The answer is a single number: the count of lines below in which the word "Mérogis" appears.

═══

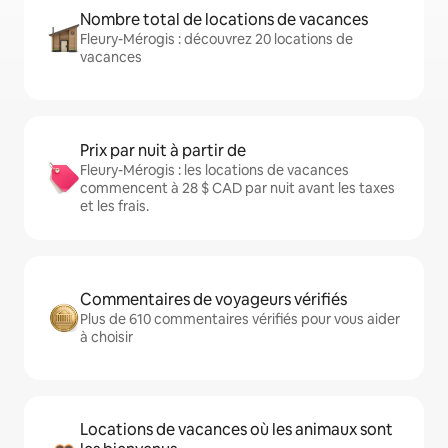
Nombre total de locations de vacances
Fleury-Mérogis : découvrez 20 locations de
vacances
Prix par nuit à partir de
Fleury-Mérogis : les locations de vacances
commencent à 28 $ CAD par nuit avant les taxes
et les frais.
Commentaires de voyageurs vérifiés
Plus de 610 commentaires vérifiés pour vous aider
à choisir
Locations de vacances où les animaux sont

═══

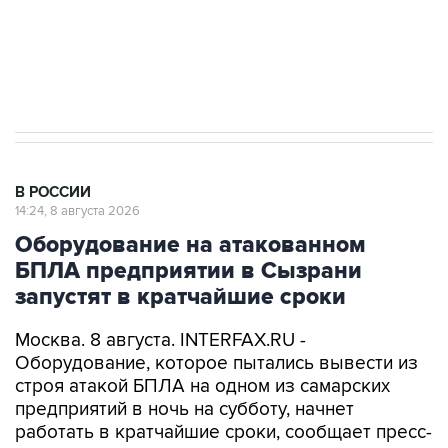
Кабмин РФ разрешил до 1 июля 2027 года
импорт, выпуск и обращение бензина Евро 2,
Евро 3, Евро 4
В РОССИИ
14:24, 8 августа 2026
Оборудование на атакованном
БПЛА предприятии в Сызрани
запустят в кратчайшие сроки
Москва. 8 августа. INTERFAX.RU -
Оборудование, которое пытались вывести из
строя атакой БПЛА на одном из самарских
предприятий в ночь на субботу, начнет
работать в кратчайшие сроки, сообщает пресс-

═══

* [Your solution]:
2